Um sich, über sich, überall hörte er ein wirres, lautes, fortwährendes Geräusch, das aus unzähligen verschiedenen kleinen Geräuschen zu bestehen schien, bald näher, bald ferner klingend, eine unbestimmte riesenhafte Lebenszuckung: Es war das Atmen der Stadt Paris, die wie ein Riese schnaufte.
*
Die Sonne stand schon hoch am Himmel und sandte ihre Strahlen auf das Bois de Boulogne. Schon begannen die Wagen umherzufahren und die Reiter ihre Pferde zu tummeln.
Ein Pärchen bog zu Fuss in eine einsame Allee ein. Plötzlich bemerkte das weibliche Wesen, als es die Augen aufschlug, etwas Braunes im Gebüsch. Unruhig und erstaunt deutete es mit der Hand dahin und sagte:
»Sieh ’mal … was ist das?«
Dann sank es mit einem lauten Schrei ihrem Begleiter in die Arme, der sie vorsichtig auf die Erde setzte.
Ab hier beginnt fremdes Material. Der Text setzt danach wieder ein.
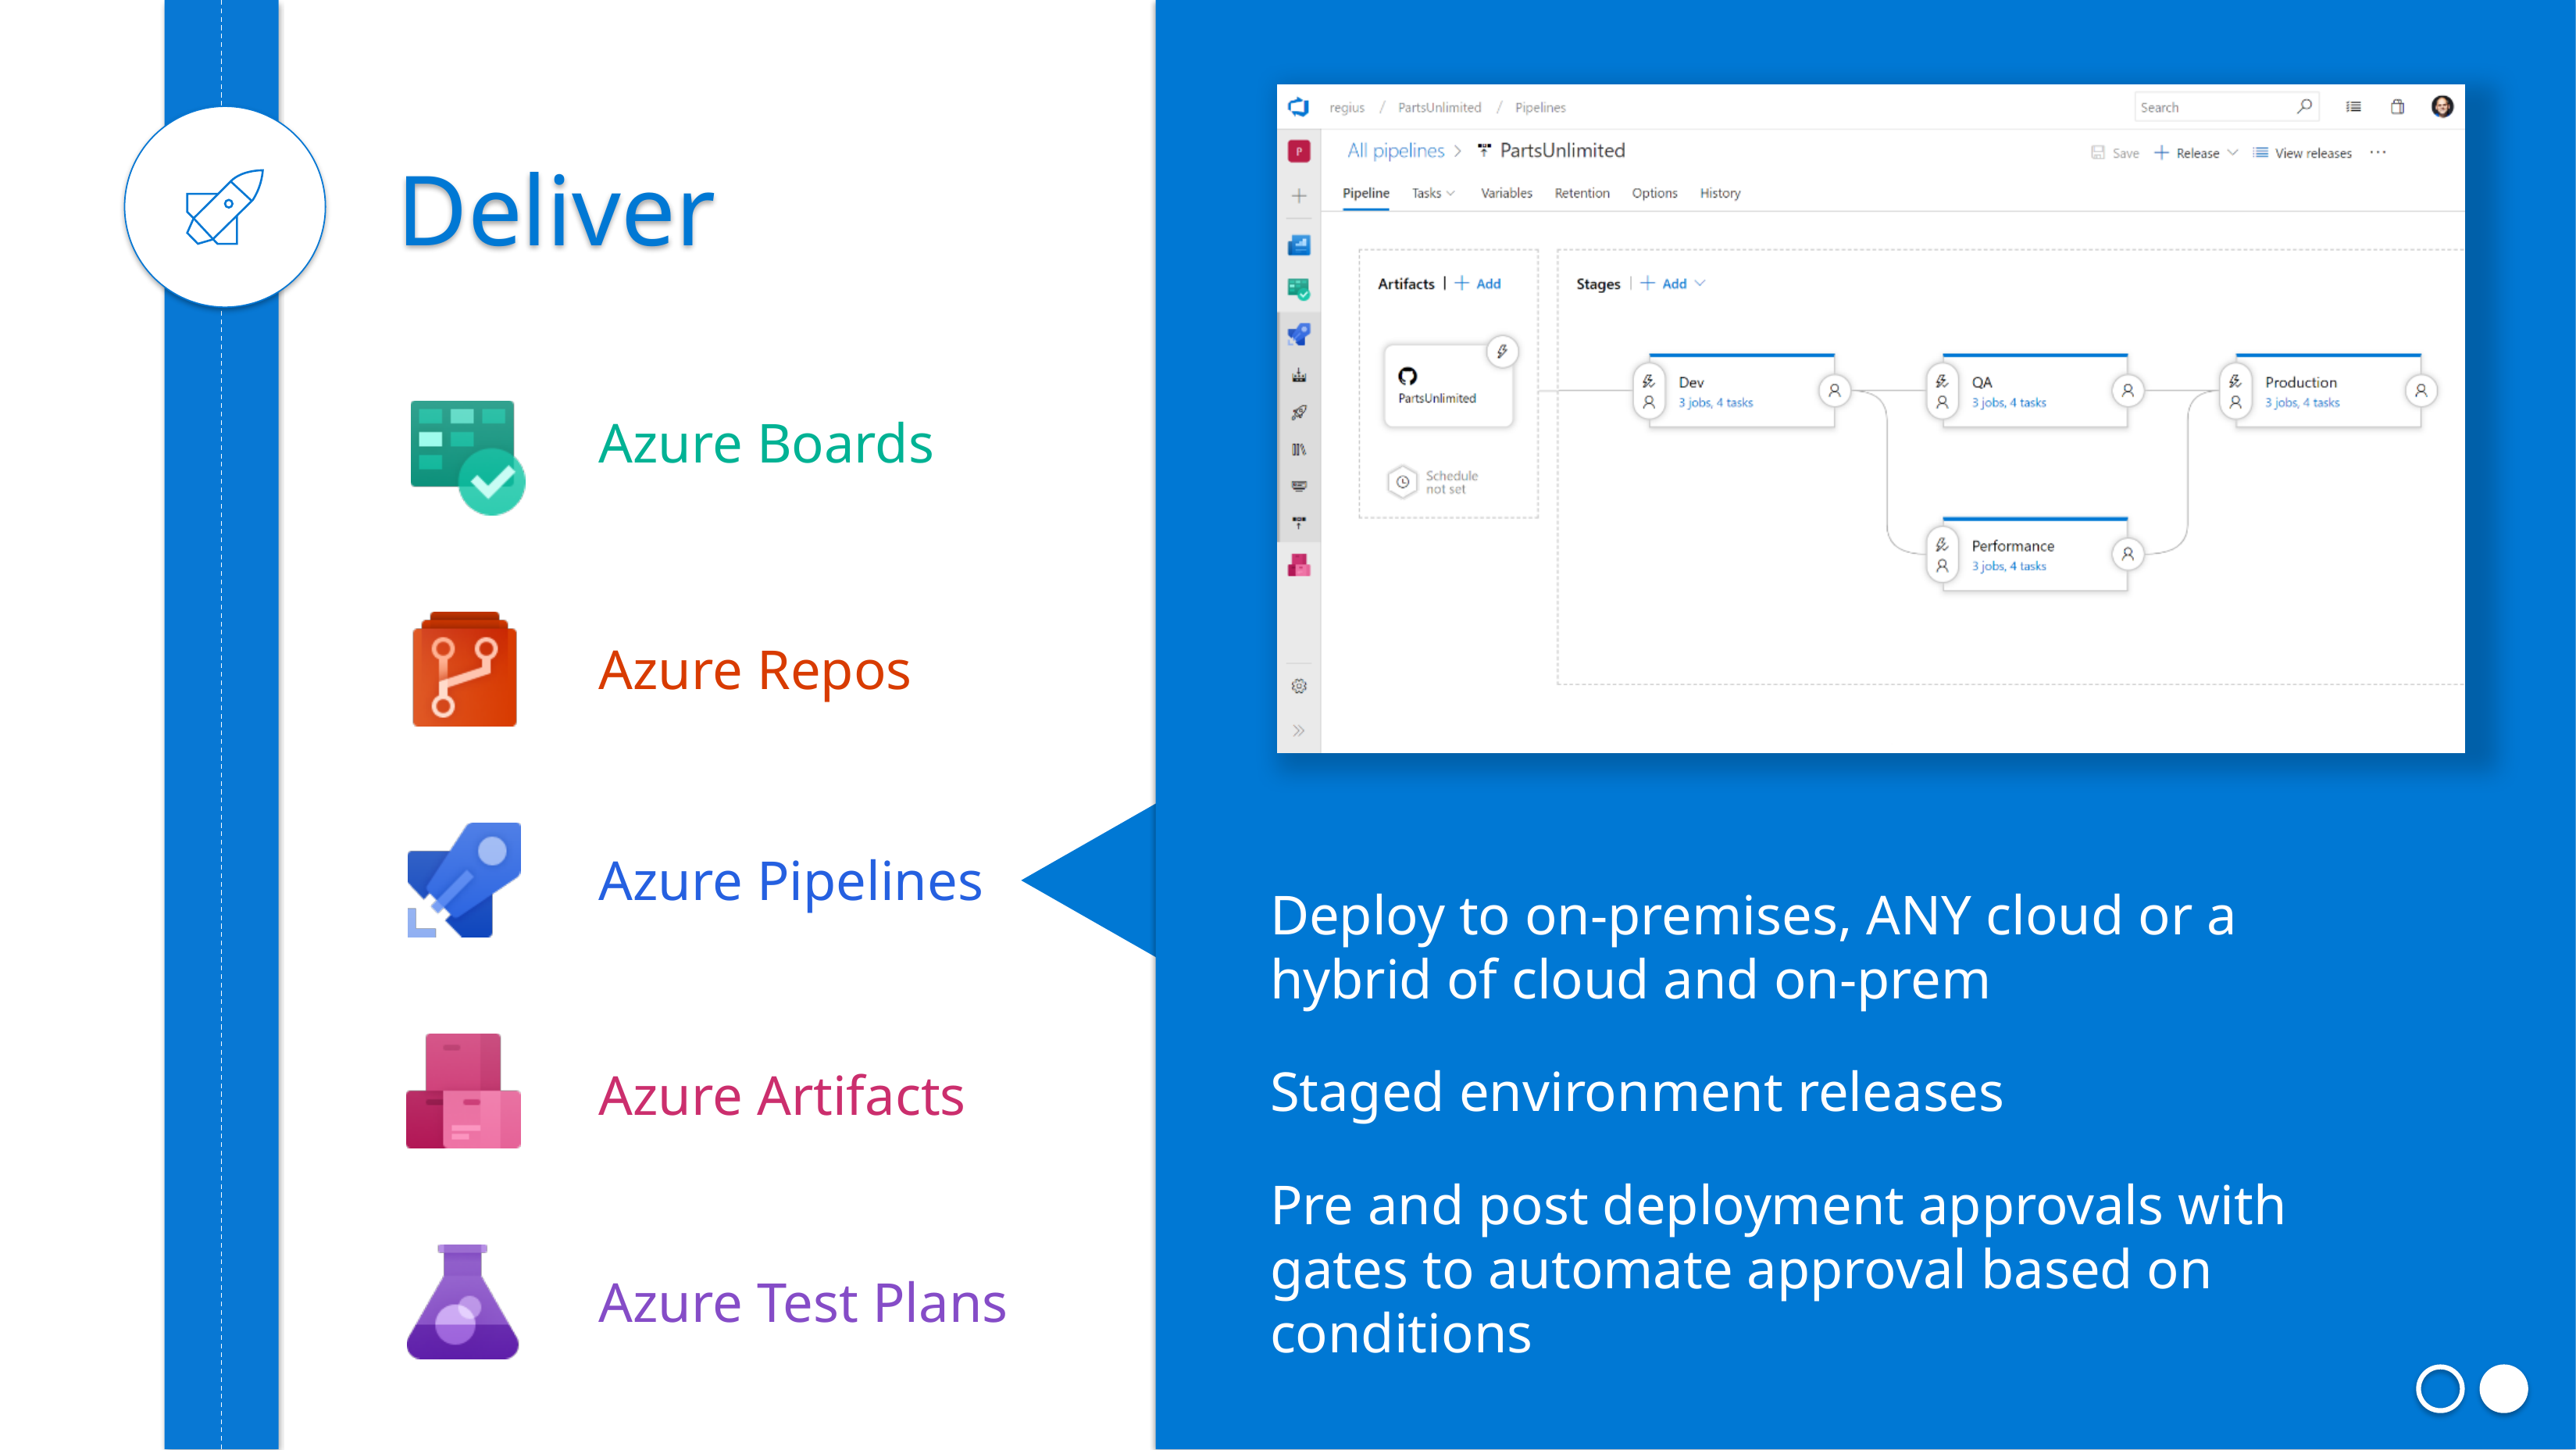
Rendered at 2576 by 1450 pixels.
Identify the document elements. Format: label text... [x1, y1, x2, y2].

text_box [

Die herbeigerufenen Wächter hatten bald einen alten Mann losgeschnitten, der sich an seinen Hosenträgern aufgehängt hatte.
Man stellte fest, dass der Tod schon in der Nacht vorher erfolgt sein müsse. Aus den vorgefundenen Papieren ergab sich, dass es der Buchhalter bei Labuze & Co., Namens Leras, war.
Man schob den Selbstmord auf eine unbekannte Ursache. Vielleicht war es ein plötzlicher Wahnsinns-Anfall?